Goal of the exercise: In the records below, count the lines that contain the word "these". Reply with the number alone.

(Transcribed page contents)
_____

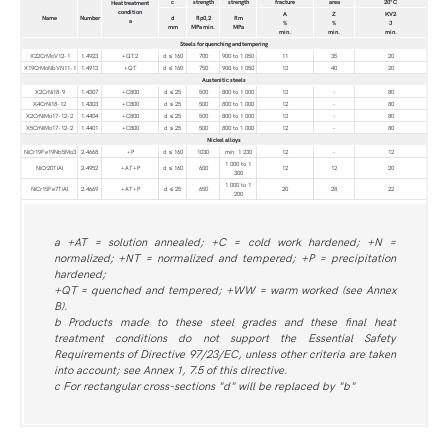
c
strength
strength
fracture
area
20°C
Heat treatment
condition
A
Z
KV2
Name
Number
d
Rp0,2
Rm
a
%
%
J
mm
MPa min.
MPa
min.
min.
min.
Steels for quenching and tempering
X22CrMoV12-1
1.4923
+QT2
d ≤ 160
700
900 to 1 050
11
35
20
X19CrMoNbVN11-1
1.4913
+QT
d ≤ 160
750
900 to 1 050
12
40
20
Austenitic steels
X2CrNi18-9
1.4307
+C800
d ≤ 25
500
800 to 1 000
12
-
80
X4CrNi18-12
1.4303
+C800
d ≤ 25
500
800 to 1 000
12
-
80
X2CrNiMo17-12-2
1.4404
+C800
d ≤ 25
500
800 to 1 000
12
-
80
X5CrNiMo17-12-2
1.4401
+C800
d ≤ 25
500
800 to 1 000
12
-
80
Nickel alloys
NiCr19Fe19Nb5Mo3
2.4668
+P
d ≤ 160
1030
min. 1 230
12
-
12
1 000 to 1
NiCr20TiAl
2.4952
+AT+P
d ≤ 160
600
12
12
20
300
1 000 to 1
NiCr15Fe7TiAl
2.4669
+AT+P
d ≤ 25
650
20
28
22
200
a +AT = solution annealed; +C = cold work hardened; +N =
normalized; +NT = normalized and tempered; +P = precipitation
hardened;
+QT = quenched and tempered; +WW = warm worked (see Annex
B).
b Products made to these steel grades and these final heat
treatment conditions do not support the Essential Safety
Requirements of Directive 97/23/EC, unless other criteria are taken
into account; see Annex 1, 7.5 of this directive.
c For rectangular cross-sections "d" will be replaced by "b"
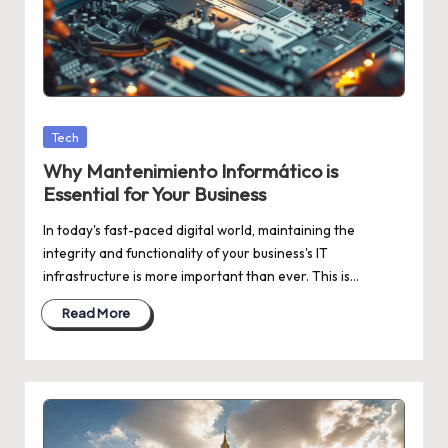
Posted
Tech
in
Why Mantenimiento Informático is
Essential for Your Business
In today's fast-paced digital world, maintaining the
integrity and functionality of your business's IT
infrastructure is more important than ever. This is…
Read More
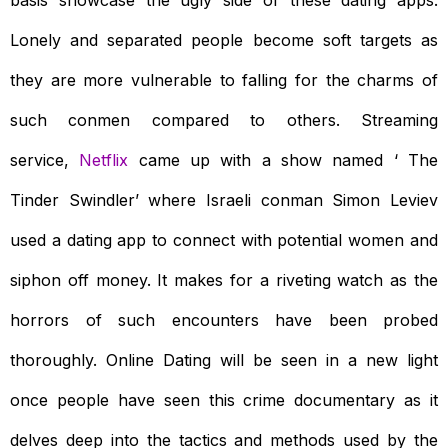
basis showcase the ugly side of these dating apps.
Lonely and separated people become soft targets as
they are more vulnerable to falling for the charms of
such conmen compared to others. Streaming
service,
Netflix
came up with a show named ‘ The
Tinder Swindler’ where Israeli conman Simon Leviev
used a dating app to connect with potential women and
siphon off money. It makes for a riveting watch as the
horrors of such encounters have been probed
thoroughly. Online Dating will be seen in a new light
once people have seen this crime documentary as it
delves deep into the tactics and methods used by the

_____

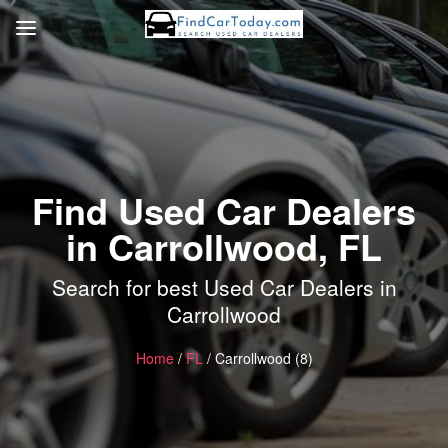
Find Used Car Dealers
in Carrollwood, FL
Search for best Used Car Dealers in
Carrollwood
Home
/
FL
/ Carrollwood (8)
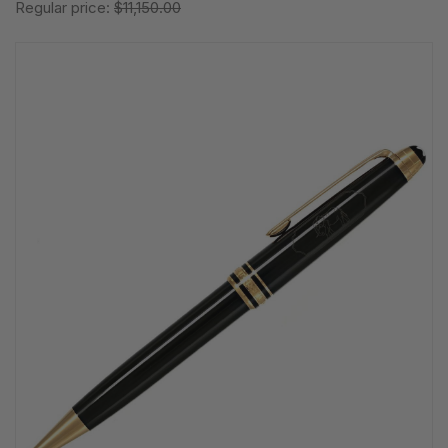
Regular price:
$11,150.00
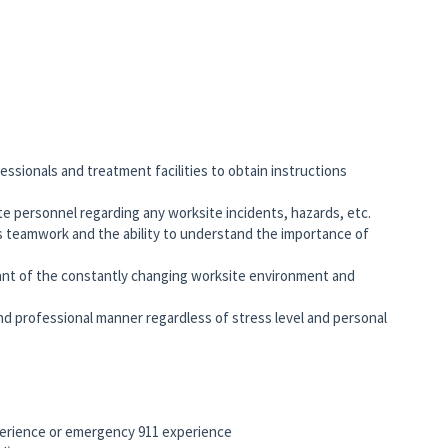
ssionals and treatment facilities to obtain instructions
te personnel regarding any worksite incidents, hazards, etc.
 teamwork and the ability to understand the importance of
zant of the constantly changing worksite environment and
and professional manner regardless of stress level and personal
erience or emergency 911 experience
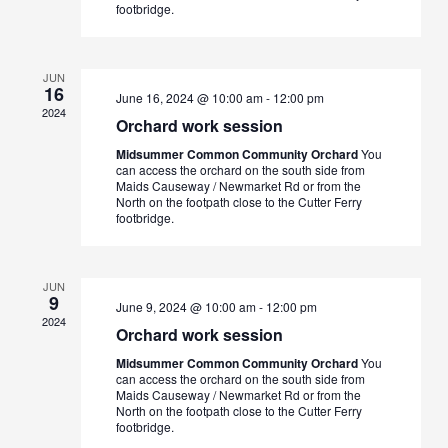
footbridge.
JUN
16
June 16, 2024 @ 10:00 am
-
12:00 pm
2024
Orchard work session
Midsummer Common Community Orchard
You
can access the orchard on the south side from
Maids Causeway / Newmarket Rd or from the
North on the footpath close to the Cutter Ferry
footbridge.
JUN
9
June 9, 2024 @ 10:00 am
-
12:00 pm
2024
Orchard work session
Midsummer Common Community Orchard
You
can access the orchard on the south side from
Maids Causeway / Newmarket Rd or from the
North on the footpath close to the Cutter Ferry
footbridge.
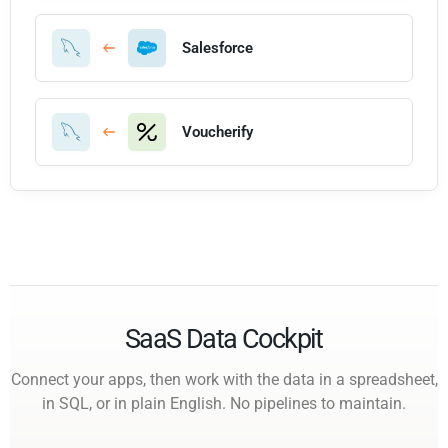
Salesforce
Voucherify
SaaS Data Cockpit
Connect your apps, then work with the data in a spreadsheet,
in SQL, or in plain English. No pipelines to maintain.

_____

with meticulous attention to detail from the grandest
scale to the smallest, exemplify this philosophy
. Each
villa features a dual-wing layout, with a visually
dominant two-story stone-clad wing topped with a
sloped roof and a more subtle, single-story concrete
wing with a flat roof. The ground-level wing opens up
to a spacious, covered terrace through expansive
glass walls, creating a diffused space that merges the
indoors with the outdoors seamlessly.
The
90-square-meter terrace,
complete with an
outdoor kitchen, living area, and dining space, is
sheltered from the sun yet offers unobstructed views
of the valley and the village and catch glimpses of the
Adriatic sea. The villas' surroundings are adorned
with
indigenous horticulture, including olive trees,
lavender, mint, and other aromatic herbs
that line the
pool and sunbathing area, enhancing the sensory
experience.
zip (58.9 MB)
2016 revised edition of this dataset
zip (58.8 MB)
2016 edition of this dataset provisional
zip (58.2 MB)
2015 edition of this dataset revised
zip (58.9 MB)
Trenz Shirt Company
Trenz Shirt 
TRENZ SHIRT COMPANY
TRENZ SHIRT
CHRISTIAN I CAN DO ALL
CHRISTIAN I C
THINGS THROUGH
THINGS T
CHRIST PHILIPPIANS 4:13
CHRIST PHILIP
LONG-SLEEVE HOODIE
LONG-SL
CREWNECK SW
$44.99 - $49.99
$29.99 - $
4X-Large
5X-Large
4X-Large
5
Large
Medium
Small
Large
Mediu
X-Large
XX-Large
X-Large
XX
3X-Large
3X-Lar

_____

Solution to the exercise: 2